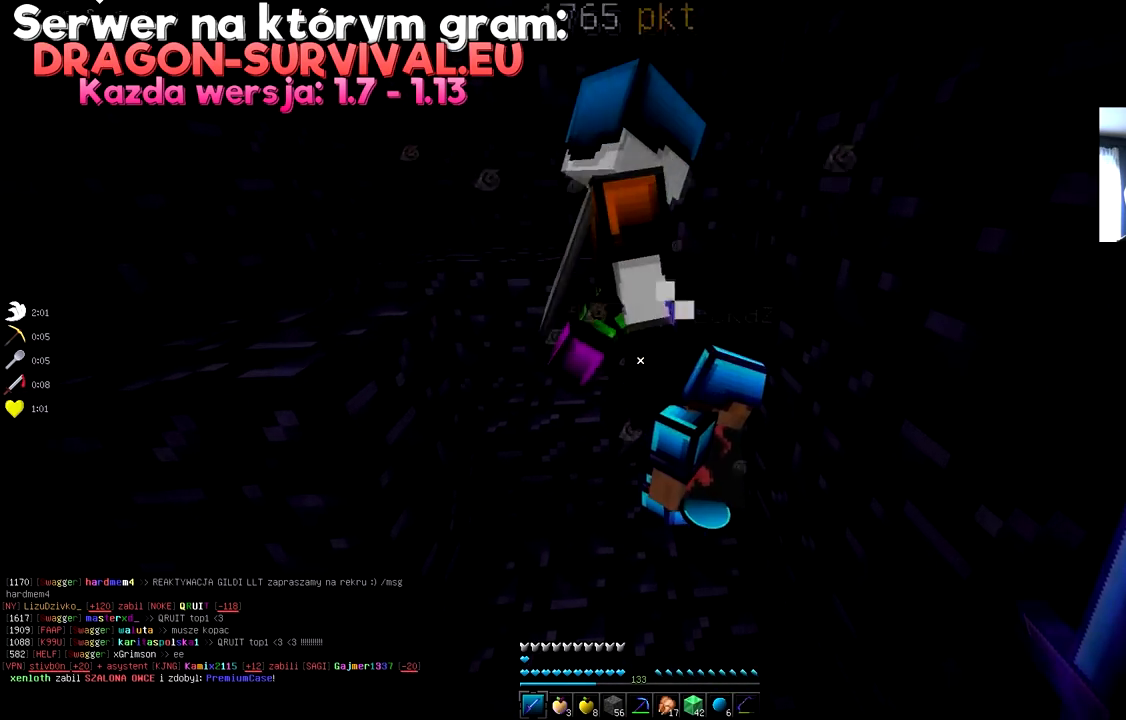
{"keys": ["s"], "mouse": [], "events": [[134, "w", "up"], [351, "s", "down"]]}
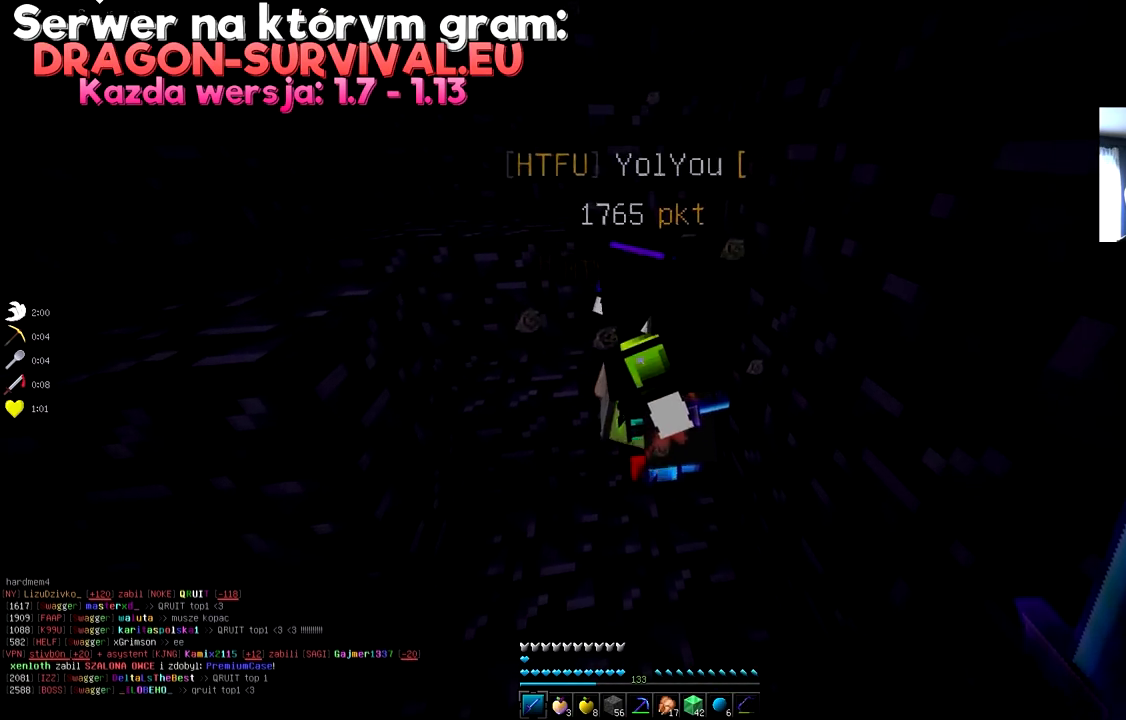
{"keys": [], "mouse": [], "events": [[83, "s", "up"]]}
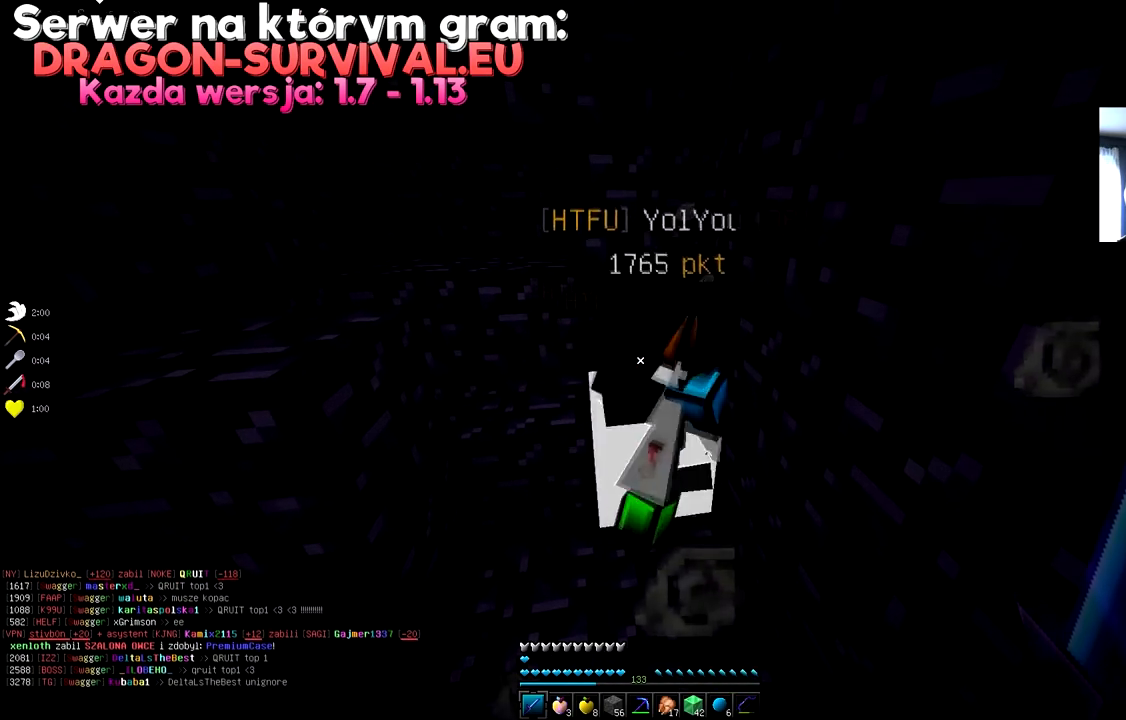
{"keys": ["w"], "mouse": [], "events": [[251, "w", "down"]]}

---

What needs to be done: Write out each line again, exactly as it appears above, except for any picture.

Answer area:
{"keys": ["s"], "mouse": [], "events": [[134, "w", "up"], [351, "s", "down"]]}
{"keys": [], "mouse": [], "events": [[83, "s", "up"]]}
{"keys": ["w"], "mouse": [], "events": [[251, "w", "down"]]}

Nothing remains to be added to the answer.